[Back to Sound Database Home]

RWCP Sound Scene Database in Real Acoustical Environments
Non-speech sound dry source

[non-speech top] [sounds] [sample] [research 1] [research 2] [system]

Kazuo Hiyane and Jun Iio, Mitsubishi Research Insitute, Inc.

Index Other pages
See http://tosa.mri.co.jp/sounddb/nospeech/indexe.htm for latest information.
1. Recording policy

In a real environment, there are many kinds of sounds other than speech. In contrast to speech recognition, until now non-speech sounds have seldom been studied. "Non-speech sound dry source database" has been developed to contribute to studies on non-speech sound recognition and removal of background sound in speech recognition.
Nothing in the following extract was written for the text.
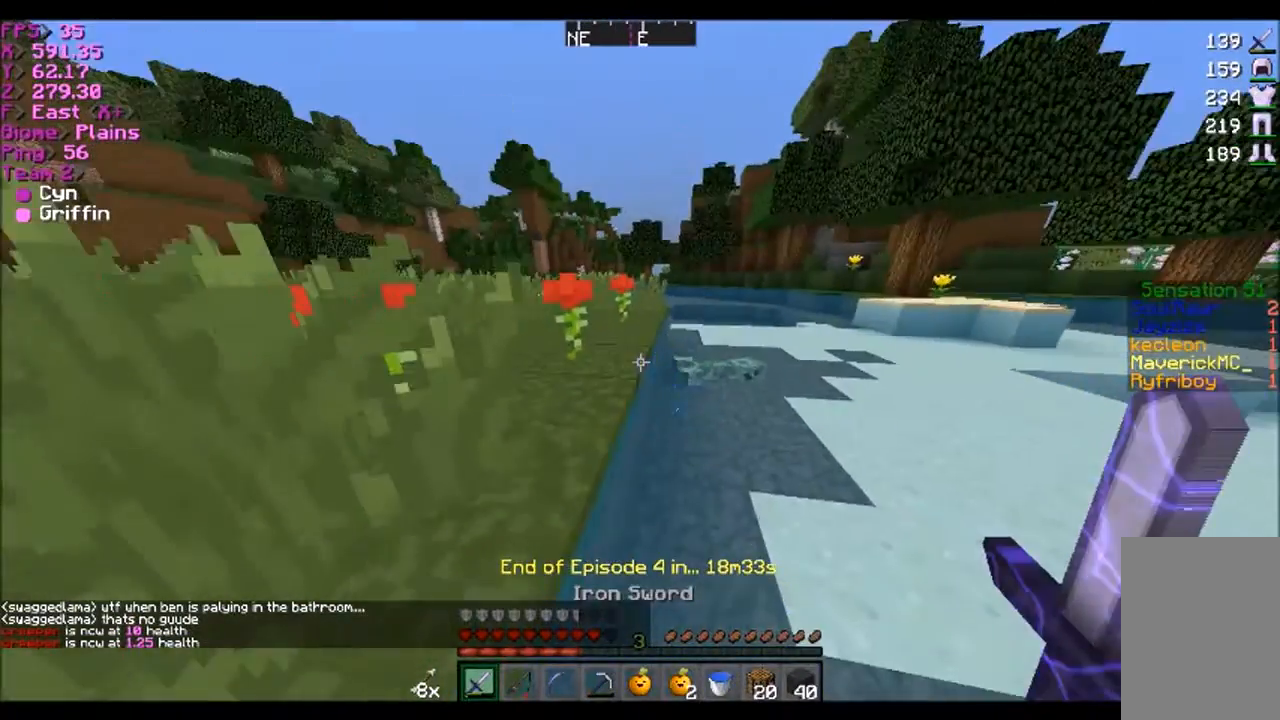
{"keys": ["w"], "mouse": [], "events": []}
It is impossible to record all kinds of non-speech sounds. Even with same sound source, various waveforms can be produced according to the acoustic characteristics of a room. Hence, in the database, recording was conducted in an anechoic room as a dry source, which contains a sound source wave not influenced by the acoustic characteristics of the room. In addition, each sound source was experimented by changing beating and ringing manners to yield many samples (each sample size was 100 per sound source) necessary for study on sound source discrimination.

Convolution of the dry source with the impulse response of each kind of the room allows the reproduction of a sound in the room, and thus diversity of sounds, necessary for the development of a reliable algorithm for sound source discrimination.

2. Outlines of recording

Using a standard single microphone, acoustic signals of about 100 types of sound sources were measured in an anechoic room as the dry source.

Recording information about non-speech sound dry source
Recording location unechoic room
Recording equipment Standard microphone (B&K 4134),
Filter amp. (B&K 2636),
DAT Recorder (SONY DTC-77ES)
Sampling rate48kHz, 16bit
Number of samples 9722
Amount of data 824MB (16bit RAW format)
SNR 40〜50dB

The acoustic signals recorded are classified in three categories according to the types of sound sources as shown in the following table.

a. Collision sound source
Sound sources caused by one-time collision of an object such as the beating of a hard object and dropping the hard object on the floor.
b. Action sound source
The sound source itself cannot be clearly specified on the basis of the sound, but the sound source presents a characteristic tone.
c. Characteristic sound source
The sound source whose tone characteristically expresses the type of sound source.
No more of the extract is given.